**GIVEN DATA:**
*** Begin section ***

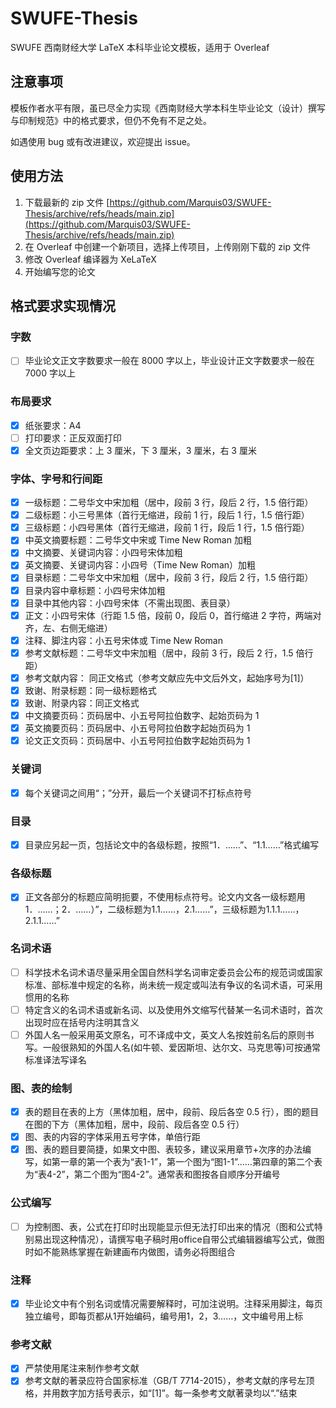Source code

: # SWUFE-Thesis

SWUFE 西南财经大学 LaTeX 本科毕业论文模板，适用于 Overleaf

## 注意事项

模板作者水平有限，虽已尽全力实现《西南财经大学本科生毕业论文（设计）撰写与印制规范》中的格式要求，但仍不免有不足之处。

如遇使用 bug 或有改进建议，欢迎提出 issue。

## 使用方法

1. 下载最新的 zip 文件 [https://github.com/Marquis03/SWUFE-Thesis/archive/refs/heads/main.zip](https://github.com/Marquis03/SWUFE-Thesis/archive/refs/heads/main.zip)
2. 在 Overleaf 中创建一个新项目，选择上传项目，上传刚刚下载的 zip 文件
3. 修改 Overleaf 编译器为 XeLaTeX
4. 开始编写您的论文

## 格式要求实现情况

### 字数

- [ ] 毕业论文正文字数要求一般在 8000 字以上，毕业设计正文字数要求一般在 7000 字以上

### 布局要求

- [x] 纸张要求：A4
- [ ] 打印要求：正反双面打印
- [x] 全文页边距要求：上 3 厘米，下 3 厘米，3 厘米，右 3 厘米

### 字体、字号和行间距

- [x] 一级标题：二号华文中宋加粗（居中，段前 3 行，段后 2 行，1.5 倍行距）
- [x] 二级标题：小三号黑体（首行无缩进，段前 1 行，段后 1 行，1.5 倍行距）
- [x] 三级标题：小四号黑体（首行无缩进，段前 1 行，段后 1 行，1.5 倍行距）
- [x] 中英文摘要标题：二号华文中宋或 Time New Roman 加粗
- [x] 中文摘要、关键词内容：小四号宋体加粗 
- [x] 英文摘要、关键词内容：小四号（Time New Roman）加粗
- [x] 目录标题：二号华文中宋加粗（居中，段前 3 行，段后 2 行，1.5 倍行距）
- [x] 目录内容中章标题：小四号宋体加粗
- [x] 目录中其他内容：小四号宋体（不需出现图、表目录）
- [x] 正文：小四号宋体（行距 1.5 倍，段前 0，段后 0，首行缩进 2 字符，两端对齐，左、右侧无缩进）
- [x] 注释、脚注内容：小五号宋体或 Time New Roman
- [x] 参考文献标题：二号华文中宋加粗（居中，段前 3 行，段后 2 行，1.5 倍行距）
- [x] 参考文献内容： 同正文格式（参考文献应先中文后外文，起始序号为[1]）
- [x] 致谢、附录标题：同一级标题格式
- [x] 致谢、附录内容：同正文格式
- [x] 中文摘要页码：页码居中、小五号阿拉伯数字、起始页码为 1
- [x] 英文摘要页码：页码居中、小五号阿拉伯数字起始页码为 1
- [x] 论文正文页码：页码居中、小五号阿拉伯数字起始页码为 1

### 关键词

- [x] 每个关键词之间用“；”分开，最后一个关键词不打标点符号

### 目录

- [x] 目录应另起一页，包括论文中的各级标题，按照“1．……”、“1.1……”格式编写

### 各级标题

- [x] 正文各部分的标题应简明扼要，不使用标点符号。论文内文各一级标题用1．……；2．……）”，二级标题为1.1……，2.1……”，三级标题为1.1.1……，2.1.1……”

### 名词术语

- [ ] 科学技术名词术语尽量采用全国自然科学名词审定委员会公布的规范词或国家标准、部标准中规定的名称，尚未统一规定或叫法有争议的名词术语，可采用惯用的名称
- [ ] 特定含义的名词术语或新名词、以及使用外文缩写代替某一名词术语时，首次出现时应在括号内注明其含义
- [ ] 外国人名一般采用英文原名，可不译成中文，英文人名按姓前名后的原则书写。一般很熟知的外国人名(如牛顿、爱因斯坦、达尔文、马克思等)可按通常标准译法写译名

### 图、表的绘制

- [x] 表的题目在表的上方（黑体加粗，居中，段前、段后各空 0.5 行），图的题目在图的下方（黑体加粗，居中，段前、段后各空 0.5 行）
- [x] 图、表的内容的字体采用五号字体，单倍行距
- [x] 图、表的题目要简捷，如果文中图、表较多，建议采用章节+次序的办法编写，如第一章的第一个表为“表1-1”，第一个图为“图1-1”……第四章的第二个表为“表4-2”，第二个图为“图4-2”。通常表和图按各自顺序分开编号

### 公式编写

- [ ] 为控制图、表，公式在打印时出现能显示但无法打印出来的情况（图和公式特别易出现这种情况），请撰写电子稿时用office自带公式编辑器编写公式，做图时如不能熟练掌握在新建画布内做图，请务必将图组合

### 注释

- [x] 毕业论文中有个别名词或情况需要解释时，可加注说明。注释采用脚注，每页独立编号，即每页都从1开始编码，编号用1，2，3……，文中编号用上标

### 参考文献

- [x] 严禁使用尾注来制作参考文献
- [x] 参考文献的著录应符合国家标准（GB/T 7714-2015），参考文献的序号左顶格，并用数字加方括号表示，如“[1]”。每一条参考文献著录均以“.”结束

*** End section ***

**WHAT IS EXPECTED:** Give exactly those lines of the listing that run from its first line through the line with "- [ ] 打印要求：正反双面打印", leaving each picture out.

**TASK SOLUTION:**
Source code

: # SWUFE-Thesis

SWUFE 西南财经大学 LaTeX 本科毕业论文模板，适用于 Overleaf

## 注意事项

模板作者水平有限，虽已尽全力实现《西南财经大学本科生毕业论文（设计）撰写与印制规范》中的格式要求，但仍不免有不足之处。

如遇使用 bug 或有改进建议，欢迎提出 issue。

## 使用方法

1. 下载最新的 zip 文件 [https://github.com/Marquis03/SWUFE-Thesis/archive/refs/heads/main.zip](https://github.com/Marquis03/SWUFE-Thesis/archive/refs/heads/main.zip)
2. 在 Overleaf 中创建一个新项目，选择上传项目，上传刚刚下载的 zip 文件
3. 修改 Overleaf 编译器为 XeLaTeX
4. 开始编写您的论文

## 格式要求实现情况

### 字数

- [ ] 毕业论文正文字数要求一般在 8000 字以上，毕业设计正文字数要求一般在 7000 字以上

### 布局要求

- [x] 纸张要求：A4
- [ ] 打印要求：正反双面打印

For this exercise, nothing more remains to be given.